**Exercise aim**
In the forum thread about a failing workflow, which two debug settings did the original poster set to true?

___ Selected excerpt

No output on "Process completed with exit code 1"

Hello,

One of my workflows is failing (see [1]), but I don’t seem to get any valuable output regarding the cause of the failure. Unfortunately, this is not the first time this has happened, and I had to spend hours trying to debug my changes.

I set both ACTIONS_RUNNER_DEBUG and ACTIONS_STEP_DEBUG to true in the hope that I could get some more insight, but nothing useful…

It seems like the runner takes my bash commands and generates a temporary shell script to execute them all. This however seems to sometimes hide the error message when one of the commands fails.

Is there any way to debug this, or at least get more output?

Currently, I get this as the output:

Run . scl_source enable devtoolset-7 || true
  . scl_source enable devtoolset-7 || true
  . /etc/profile.d/modules.sh || true
  module load mpi
  . $INSTALL_DIR/bin/thisbdm.sh
  git config --system user.name "Test User"
  git config --system user.email user@test.com
  xvfb-run -d -s "-screen 0 2560x1440x24" make run-demos
  shell: bash --noprofile --norc -e -o pipefail {0}
  env:
    INSTALL_DIR: /github/home/biodynamo-v0.1.0
##[debug]bash --noprofile --norc -e -o pipefail /__w/_temp/5b25a4b0-779d-4218-b1cd-80de8a7a01e8.sh
##[error]Process completed with exit code 1.
##[debug]Finishing: System tests BioDynaMo

[1] https://github.com/BioDynaMo/biodynamo/runs/893818544?check_suite_focus=true

Best,
Ahmad

@senui,

I forked your repository and tested. According to my troubleshooting, I found the error returned from the command line “$INSTALL_DIR/bin/thisbdm.sh”.
The error did not occur on this command line itself. It should be returned by a certain command line in the script ‘thisbdm.sh’.

I recommend that you can try to check if the command lines in the script ‘thisbdm.sh’ contain some defects, and also try executing this script on your local environment to see if it can work fine.

Hi @brightran,

Thanks for your reply. Could you please tell me how you managed to find out that the error originated from $INSTALL_DIR/bin/thisbdm.sh?

We are running the same type workflow on Ubuntu 18.04, 20.04, and on macOS, but without any failures there…

Yes, I could check the command lines in the thisbdm.sh script one-by-one and I could try executing the script locally to debug this, but as I tried to make clear in my opening post, this could potentially cost me hours and hours of work.

Why is it not possible to see in the Github Actions output which line of thisbdm.sh returned a non-zero exit code? If you run any bash script normally in a terminal, it should output the error message, and not try to hide it.

______
___ Data section

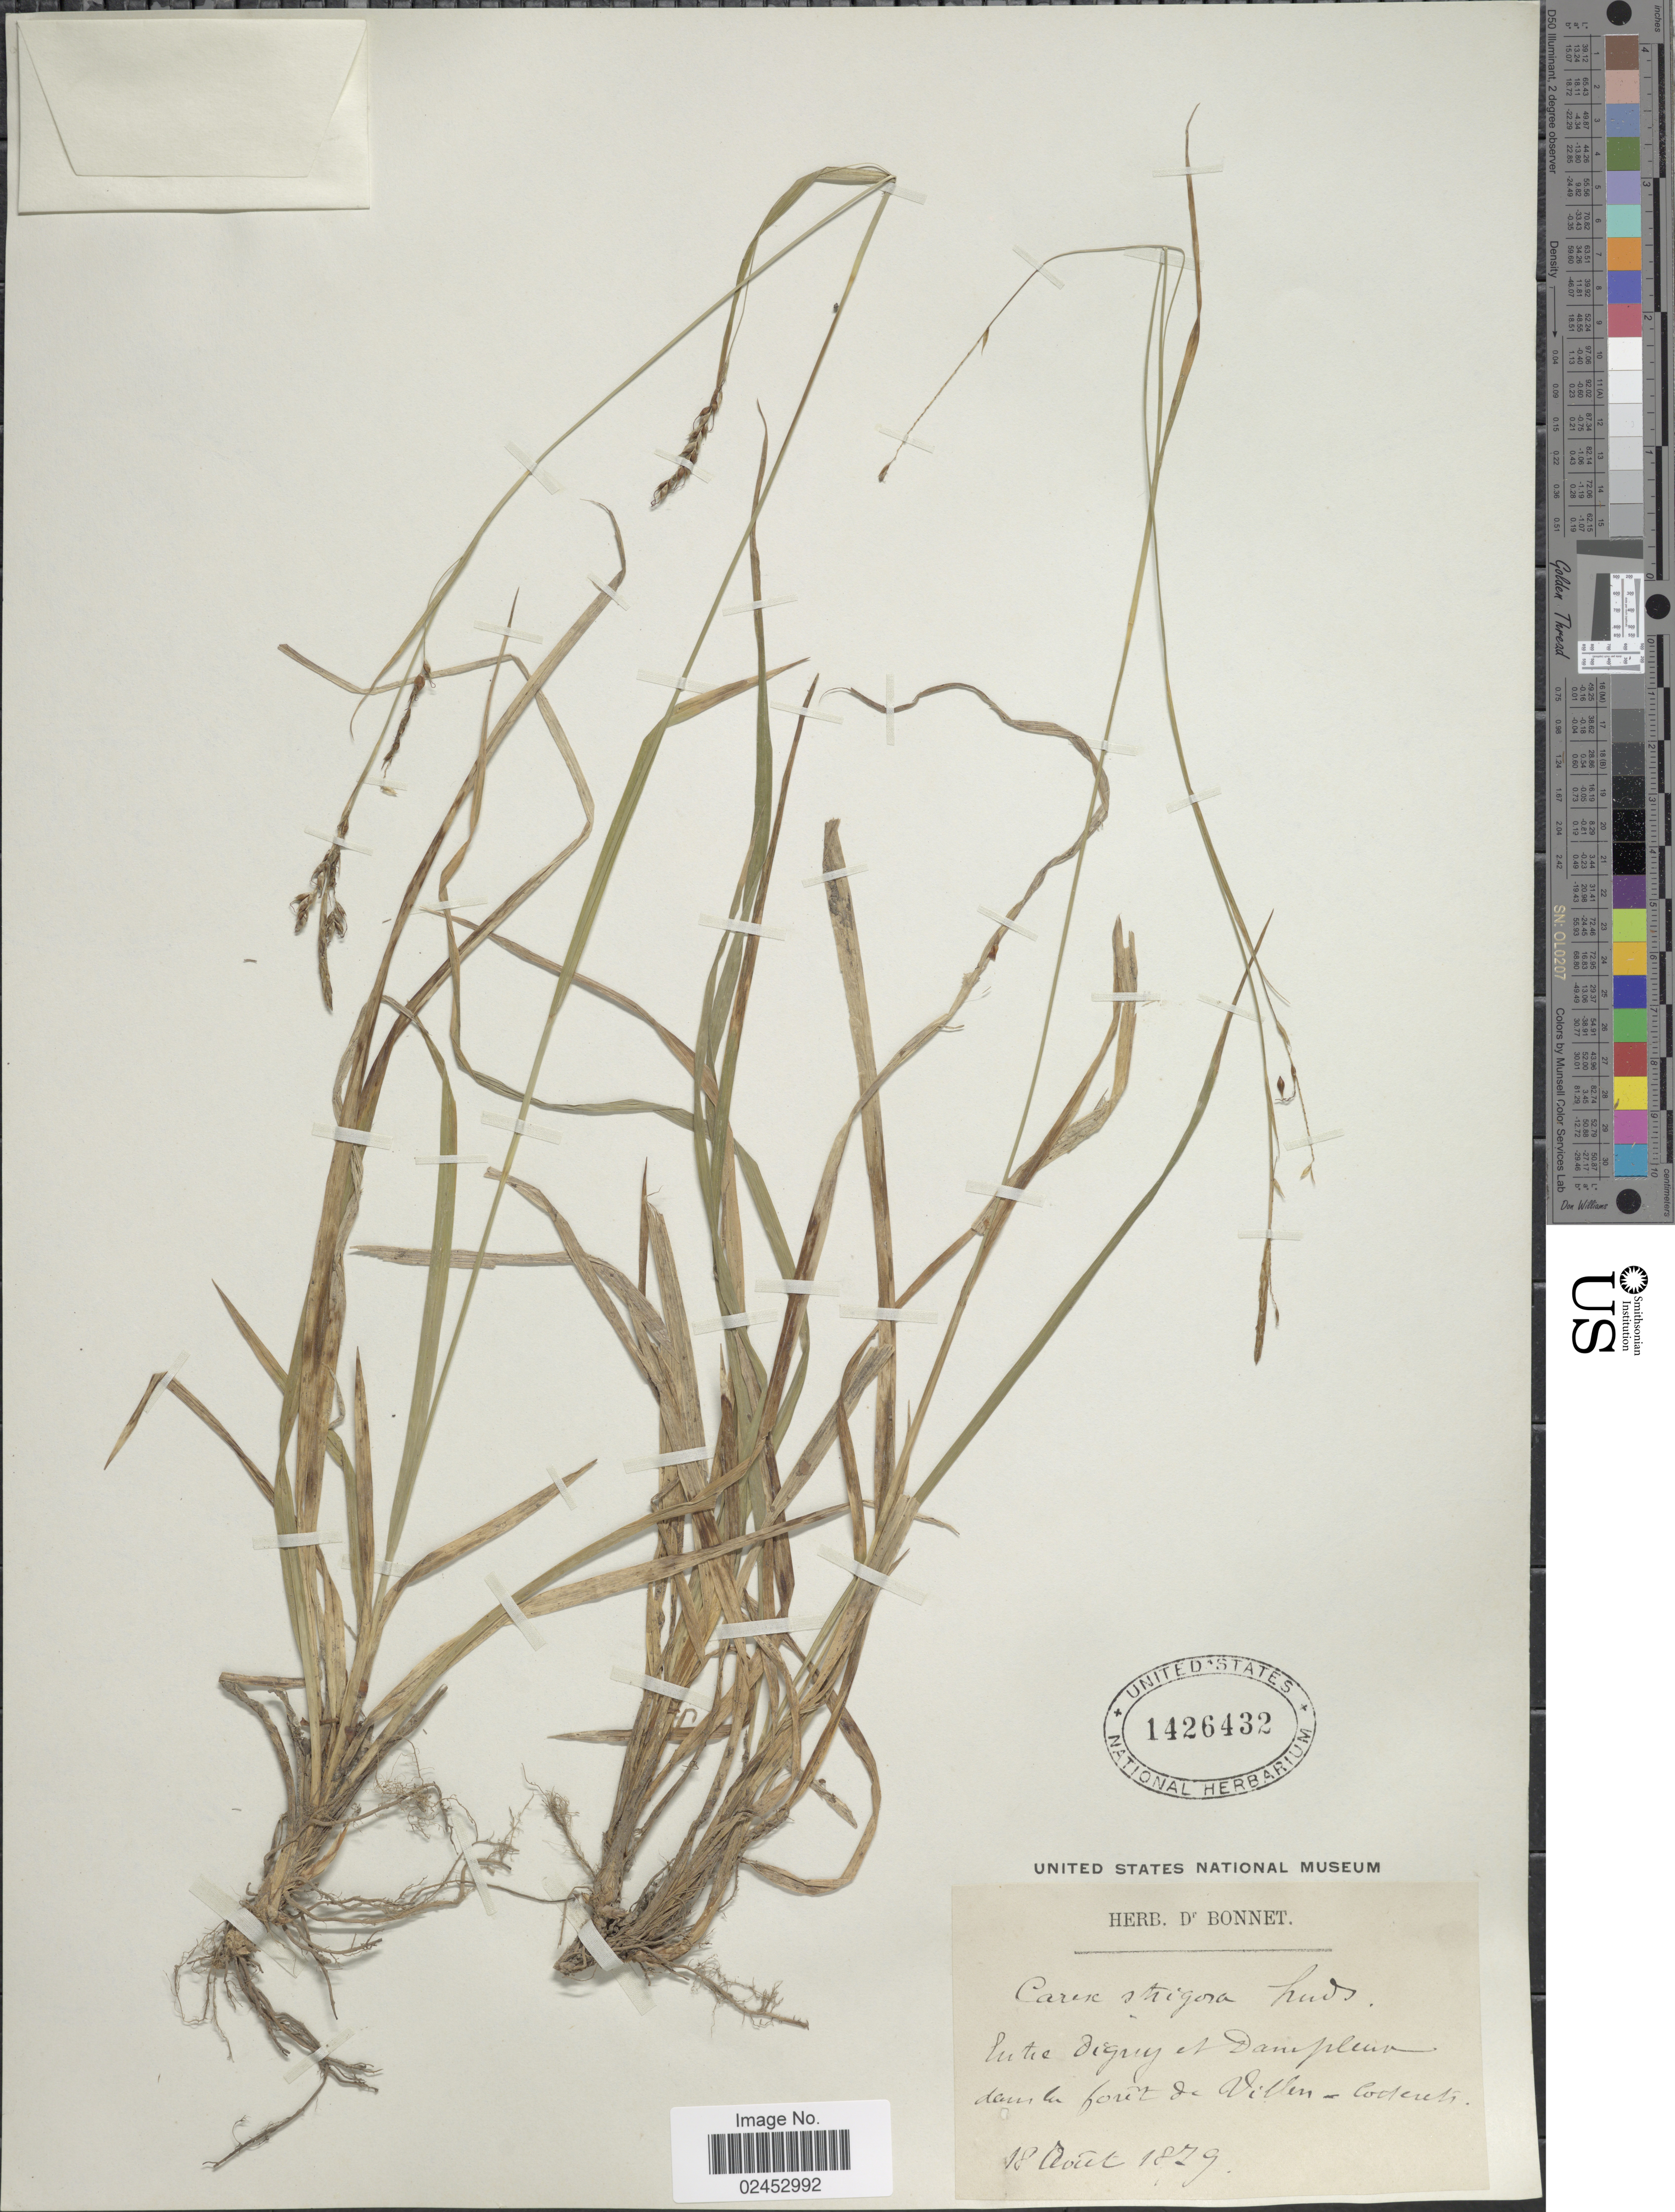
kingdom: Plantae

______
___ Data section

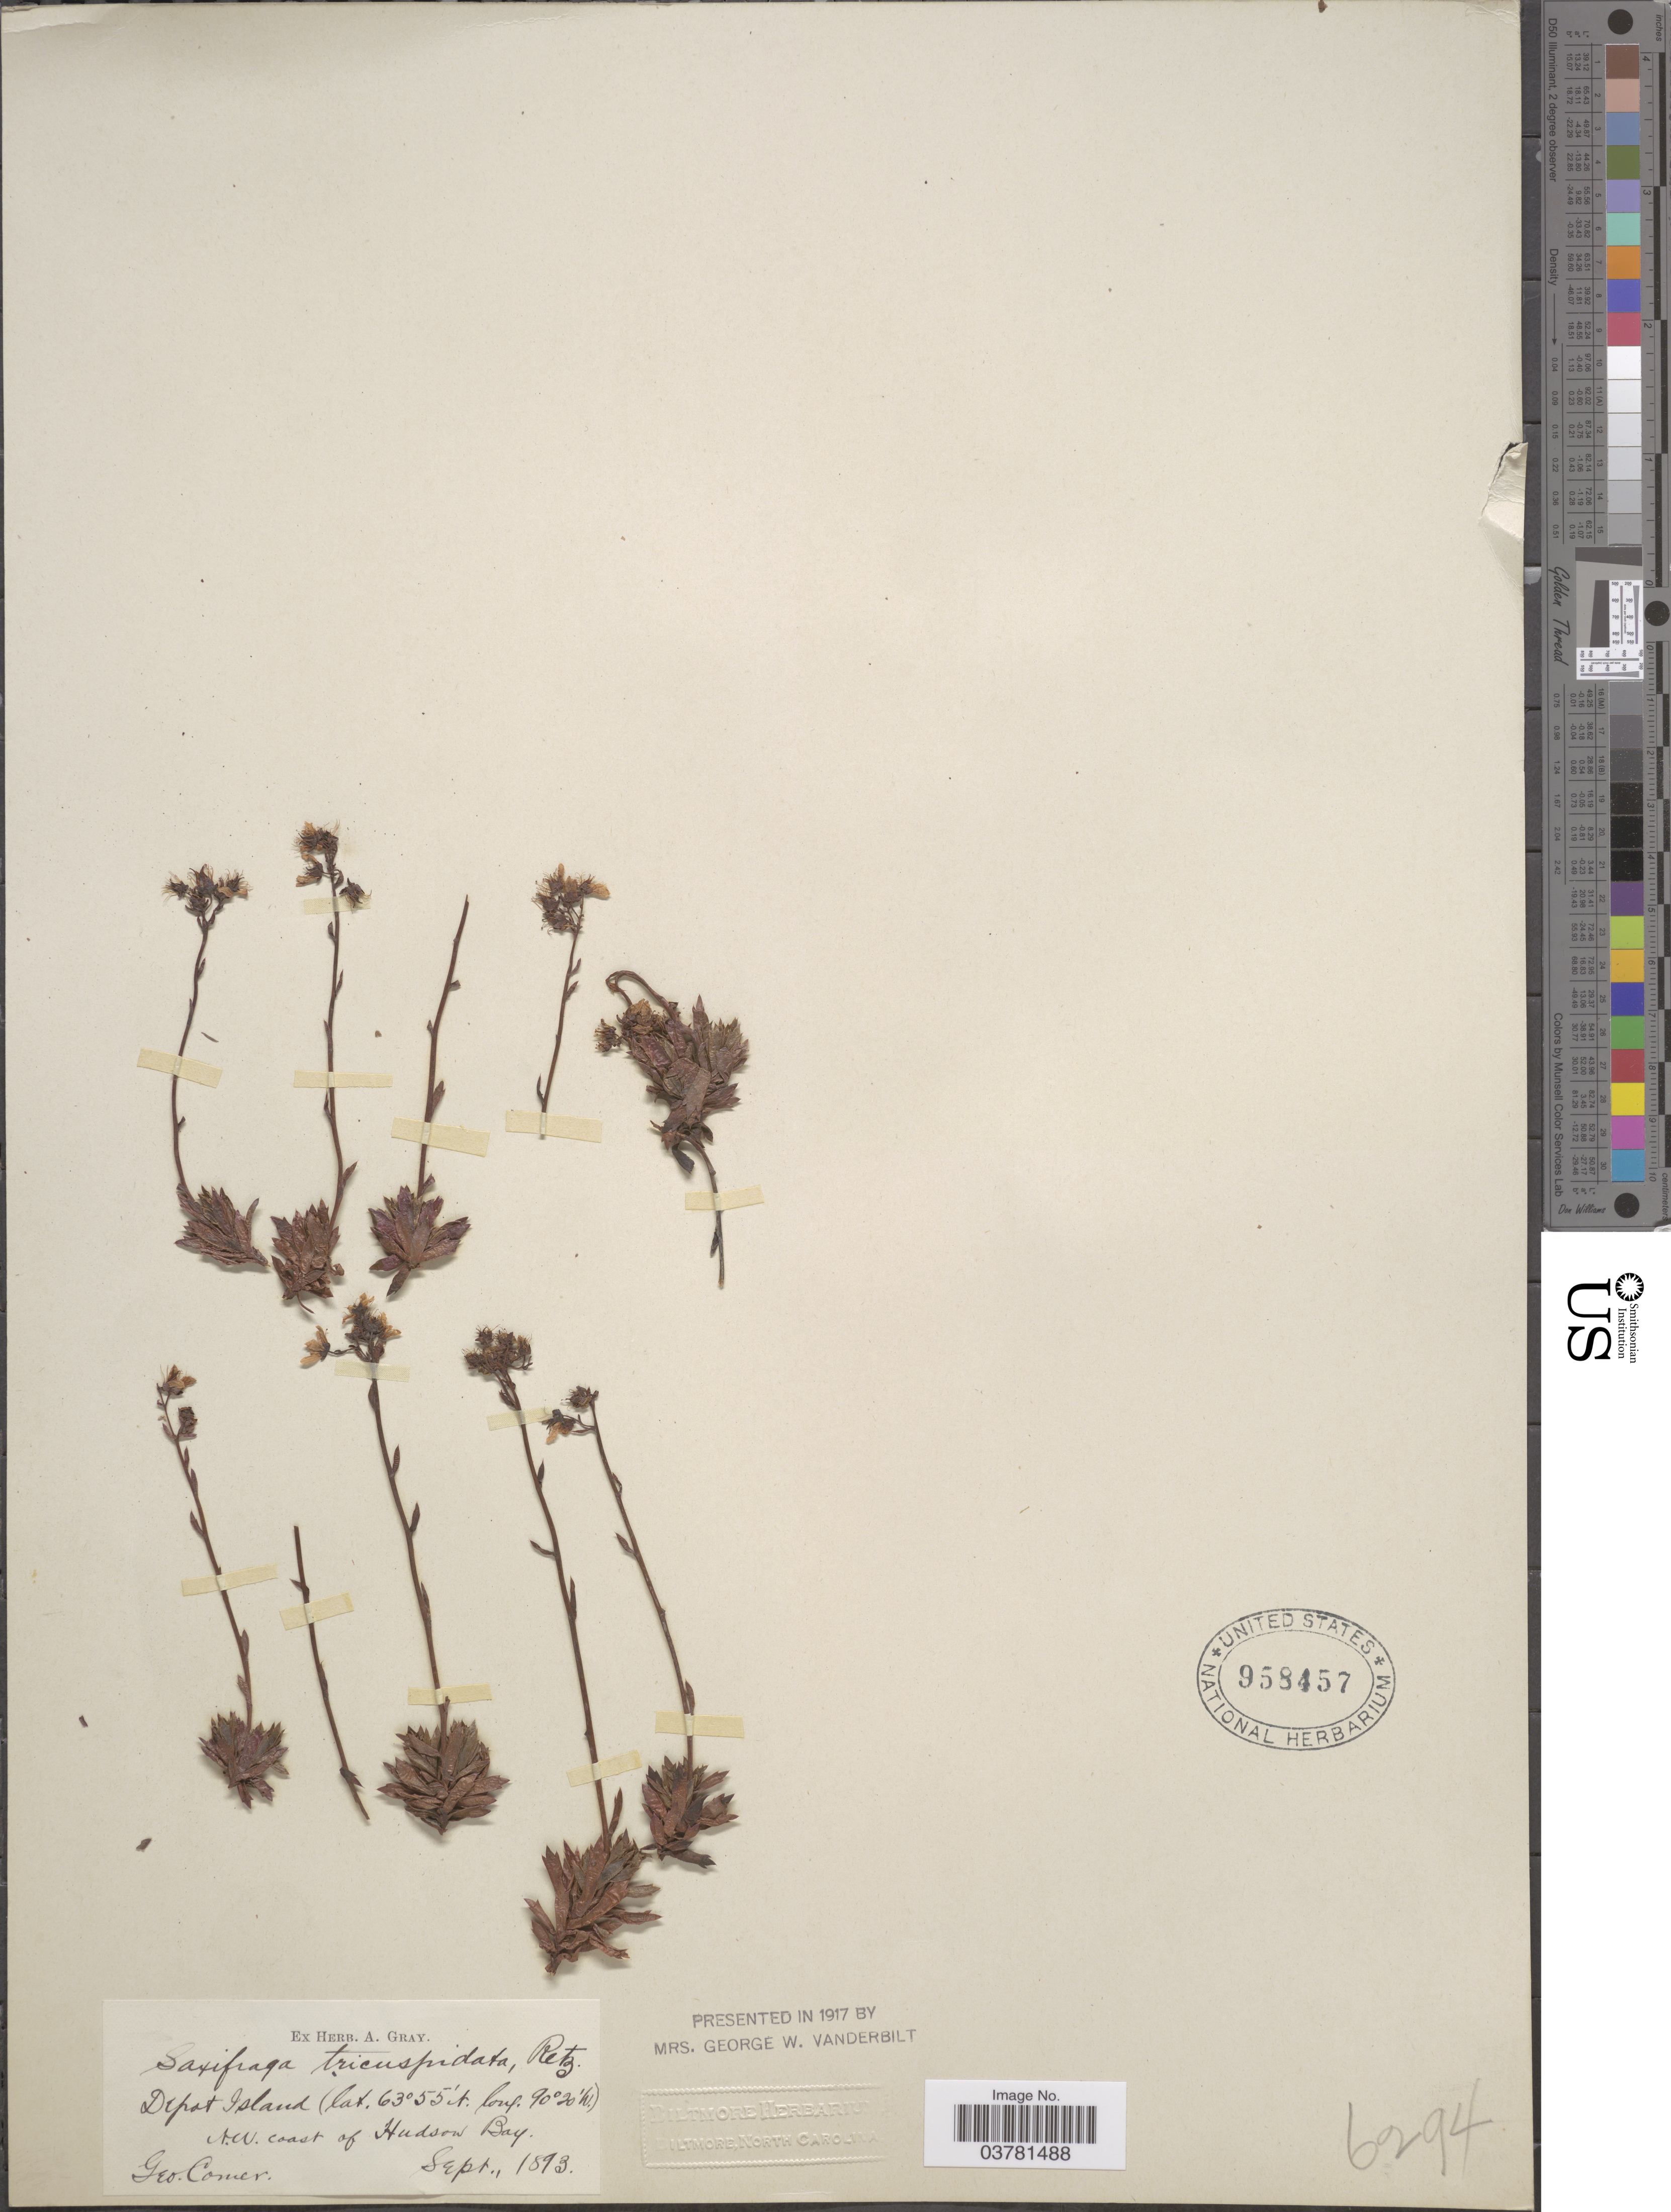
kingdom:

______

**Right answer**
ACTIONS_RUNNER_DEBUG and ACTIONS_STEP_DEBUG.